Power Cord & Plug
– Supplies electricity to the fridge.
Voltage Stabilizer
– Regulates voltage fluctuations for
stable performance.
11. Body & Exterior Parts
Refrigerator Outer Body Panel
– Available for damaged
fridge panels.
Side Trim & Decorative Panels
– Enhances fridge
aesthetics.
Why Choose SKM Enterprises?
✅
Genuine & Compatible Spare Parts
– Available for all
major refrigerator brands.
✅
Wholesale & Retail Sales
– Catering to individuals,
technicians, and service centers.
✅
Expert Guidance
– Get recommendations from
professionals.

# # # # # # #

> AIM OF THE TASK:
Transcribe all of the material above with complete accuracy.

> ANSWER SECTION:
Power Cord & Plug
– Supplies electricity to the fridge.
Voltage Stabilizer
– Regulates voltage fluctuations for
stable performance.
11. Body & Exterior Parts
Refrigerator Outer Body Panel
– Available for damaged
fridge panels.
Side Trim & Decorative Panels
– Enhances fridge
aesthetics.
Why Choose SKM Enterprises?
✅
Genuine & Compatible Spare Parts
– Available for all
major refrigerator brands.
✅
Wholesale & Retail Sales
– Catering to individuals,
technicians, and service centers.
✅
Expert Guidance
– Get recommendations from
professionals.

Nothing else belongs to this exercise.